I want to put particular emphasis on how well-designed keys for LpVariable.dicts allows the author to simultaneously interface with the pandas.DataFrame that houses our optimization criteria, as well as the pulp objects that he’s constructing. For instance, the overall problem statement is “minimize all costs”, which is achieved through their simple model instantiation (model = LpProblem('Cost minimize', pulp.LpMinimize)) and this monster of a pulp.lpSum

model += pulp.lpSum(
    [production[month, factory] * factories.loc[(month, factory), 'Variable_Costs']
       for month, factory in factories.index]
       
    + [factory_status[month, factory] * factories.loc[(month, factory), 'Fixed_Costs']
       for month, factory in factories.index]
)

This is actually pretty straight-forward to read when you deconstruct.

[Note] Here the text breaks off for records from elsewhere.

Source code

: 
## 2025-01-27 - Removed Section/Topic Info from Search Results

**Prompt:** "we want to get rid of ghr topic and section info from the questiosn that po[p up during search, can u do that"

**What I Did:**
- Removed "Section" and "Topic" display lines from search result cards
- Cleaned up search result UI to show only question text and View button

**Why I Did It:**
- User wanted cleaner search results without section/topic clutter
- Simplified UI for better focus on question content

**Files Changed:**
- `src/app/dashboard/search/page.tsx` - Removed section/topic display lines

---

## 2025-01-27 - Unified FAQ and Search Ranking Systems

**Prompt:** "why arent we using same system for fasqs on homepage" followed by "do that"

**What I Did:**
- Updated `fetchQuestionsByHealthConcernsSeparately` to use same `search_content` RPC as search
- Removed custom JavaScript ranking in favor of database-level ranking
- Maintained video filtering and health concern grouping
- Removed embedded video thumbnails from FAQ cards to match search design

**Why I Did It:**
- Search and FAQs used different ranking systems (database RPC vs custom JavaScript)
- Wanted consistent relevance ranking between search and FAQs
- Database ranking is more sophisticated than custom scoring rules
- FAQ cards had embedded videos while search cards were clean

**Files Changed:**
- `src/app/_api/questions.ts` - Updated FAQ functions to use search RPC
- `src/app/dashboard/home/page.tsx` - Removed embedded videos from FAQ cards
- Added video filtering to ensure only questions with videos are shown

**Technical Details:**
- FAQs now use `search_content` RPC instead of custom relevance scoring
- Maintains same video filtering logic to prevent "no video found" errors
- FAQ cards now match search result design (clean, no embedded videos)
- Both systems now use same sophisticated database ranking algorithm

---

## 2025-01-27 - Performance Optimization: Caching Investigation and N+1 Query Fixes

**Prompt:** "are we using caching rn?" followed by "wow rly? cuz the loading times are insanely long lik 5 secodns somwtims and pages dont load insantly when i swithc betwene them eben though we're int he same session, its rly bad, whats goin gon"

production[month, factory] and factory_status[month, factory] are two dicts of LpVariables and factories.loc[(month, factory), ...] just reference the relevant cells within the DataFrame to complete the equation.

Finally, the author goes through and tailors the constraints for each month/factory combination by going through and updating the records of the dictionary.

for month, factory in factories.index:
    min_production = factories.loc[(month, factory), 'Min_Capacity']
    max_production = factories.loc[(month, factory), 'Max_Capacity']
    model += production[(month, factory)] >= min_production * factory_status[month, factory]
    model += production[(month, factory)] <= max_production * factory_status[month, factory]

Building these dictionaries form LpVariable.dicts was handy for their organization and default behavior, but this step allows us to update, instead of building a whole mess of lpVariables from scratch, instantiating with the appropriate values of lowBound and upBound.

Aaaaand for good measure, creating the super-specific constraints in the problem statement are two simple dictionary calls

# Factory B is off in May
model += factory_status[5, 'B'] == 0
model += production[5, 'B'] == 0

The last post in his series is super interesting, but in my estimation, not so fundamental that I’ll elaborate in this notebook.